Our initial goal is to get FDA approval of the enzyme inhibitors for the treatment of metabolic symptoms and abdominal obesity in overweight type II diabetics. If we take this out into the broad obese or overweight population which includes both pre-diabetics and diabetics as an anti-obesity drug, safety could become a problem once millions take this drug. We think that it would be better to start treating (abdominal) obesity and diabetes in overweight diabetics initially, which just about all type II diabetics are, to target a narrow segment of the population. This is based on our data that the enzyme inhibitors of our study improved all metabolic parameters in mice 1) by inducing weight loss; and 2) by directly increasing insulin signaling in skeletal muscle and fat.

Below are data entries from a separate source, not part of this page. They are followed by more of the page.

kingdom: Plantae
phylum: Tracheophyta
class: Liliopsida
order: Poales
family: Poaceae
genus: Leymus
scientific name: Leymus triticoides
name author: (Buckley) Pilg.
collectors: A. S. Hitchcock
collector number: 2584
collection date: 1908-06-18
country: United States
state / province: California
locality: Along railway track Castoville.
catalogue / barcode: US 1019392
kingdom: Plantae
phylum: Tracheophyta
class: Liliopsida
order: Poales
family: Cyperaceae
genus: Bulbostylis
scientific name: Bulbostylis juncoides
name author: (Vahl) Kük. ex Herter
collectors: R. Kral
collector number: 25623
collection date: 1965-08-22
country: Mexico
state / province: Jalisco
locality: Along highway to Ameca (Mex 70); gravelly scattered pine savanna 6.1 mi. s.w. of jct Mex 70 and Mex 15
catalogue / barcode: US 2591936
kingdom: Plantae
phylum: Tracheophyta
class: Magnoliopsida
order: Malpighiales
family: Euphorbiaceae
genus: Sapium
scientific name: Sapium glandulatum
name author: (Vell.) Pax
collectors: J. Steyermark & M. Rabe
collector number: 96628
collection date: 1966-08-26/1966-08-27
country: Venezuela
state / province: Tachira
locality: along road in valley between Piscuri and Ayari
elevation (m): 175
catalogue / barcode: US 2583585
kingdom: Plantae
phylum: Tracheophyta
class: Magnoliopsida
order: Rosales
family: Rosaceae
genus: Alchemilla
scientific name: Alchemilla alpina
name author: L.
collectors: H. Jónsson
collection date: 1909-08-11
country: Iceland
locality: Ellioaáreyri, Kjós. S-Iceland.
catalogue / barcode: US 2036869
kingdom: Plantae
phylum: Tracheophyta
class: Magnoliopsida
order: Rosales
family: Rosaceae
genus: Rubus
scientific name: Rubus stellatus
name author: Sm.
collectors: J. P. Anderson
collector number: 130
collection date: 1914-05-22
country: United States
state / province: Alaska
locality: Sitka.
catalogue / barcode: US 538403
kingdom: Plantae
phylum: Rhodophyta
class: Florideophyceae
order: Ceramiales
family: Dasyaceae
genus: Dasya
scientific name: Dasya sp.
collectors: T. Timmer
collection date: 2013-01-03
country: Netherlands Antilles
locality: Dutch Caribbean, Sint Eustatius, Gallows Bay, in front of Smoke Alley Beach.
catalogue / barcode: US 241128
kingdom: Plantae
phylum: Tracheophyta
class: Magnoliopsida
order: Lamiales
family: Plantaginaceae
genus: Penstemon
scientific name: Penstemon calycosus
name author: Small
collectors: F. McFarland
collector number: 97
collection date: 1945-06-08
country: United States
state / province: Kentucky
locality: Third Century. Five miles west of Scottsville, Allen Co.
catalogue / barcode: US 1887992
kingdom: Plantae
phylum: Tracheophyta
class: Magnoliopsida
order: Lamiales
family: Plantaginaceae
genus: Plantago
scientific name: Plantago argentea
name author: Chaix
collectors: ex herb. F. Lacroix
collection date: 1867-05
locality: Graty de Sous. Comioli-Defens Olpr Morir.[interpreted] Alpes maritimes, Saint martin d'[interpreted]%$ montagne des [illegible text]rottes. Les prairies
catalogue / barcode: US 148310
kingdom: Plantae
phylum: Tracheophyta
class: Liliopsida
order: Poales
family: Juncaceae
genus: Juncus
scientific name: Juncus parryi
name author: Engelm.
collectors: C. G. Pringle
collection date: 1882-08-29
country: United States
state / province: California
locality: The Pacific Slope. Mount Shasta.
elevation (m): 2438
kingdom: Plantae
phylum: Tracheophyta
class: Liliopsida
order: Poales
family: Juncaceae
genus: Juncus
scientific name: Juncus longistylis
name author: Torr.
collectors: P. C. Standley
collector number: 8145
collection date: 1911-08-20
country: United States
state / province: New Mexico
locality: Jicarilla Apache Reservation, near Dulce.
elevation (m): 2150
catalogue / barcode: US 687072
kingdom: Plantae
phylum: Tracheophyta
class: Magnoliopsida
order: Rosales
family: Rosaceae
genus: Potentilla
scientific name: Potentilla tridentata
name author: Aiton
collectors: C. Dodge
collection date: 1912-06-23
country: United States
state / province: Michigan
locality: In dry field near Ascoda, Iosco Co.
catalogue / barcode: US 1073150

Although there are many diabetes drugs on the market, there is no drug that can target both obesity and diabetes effectively. Weight loss is essential for the treatment of type II diabetes. Given that, the enzyme inhibitors of this study which can target both obesity and insulin resistance could provide an attractive treatment option. All diabetes drugs operate according to one of the following three mechanisms: stimulating insulin secretion from pancreatic beta cells, reducing glucose production in liver, or reducing insulin resistance in insulin-sensitive tissues (i.e., skeletal muscle, fat, liver). Among these, TZD type drugs (rosiglitazone, pioglitazone), the insulin sensitizers, are known to induce a significant weight gain, because these drugs activate a transcription factor called PPARg that promotes fat cell formation. It is dangerous for diabetics to gain weight. Furthermore, when concerns were raised about the safety of rosiglitazone (Avandia, GlaxoSmithKline) in May 2007, many patients and doctors made the decision to discontinue use of the TZD type drugs. Rosiglitazone discontinuation left many diabetic patients without good control for their insulin resistance. For these reasons, we think that the enzyme inhibitors of our study can claim a distinct position even in the crowded diabetes drug market.
The trend in drug development suggests that one can sell something which does not cure a disease if one has a good enough argument that it can prevent a disease. For example, high cholesterol is not a disease, but six billion dollars is spent each year on cholesterol-lowering drugs. Obesity in general, abdominal obesity, in particular, is a major risk factor for many diseases such as type 2 diabetes, cancer and Alzheimer disease. Our hope is that we may be able to expand our trials to a broad obese population that includes pre-diabetics, based on the efficacy and toxicity data in the overweight type II diabetics. With an ever-increasing obese population, a successful obesity drug could have huge sales.
With these goals in mind, we are currently engaged in IND-oriented preclinical trials for the first-in-human studies. We are also treating animal models for Duchenne muscular dystrophy, which is an orphan disease, and are planning preclinical trials in various age-related diseases.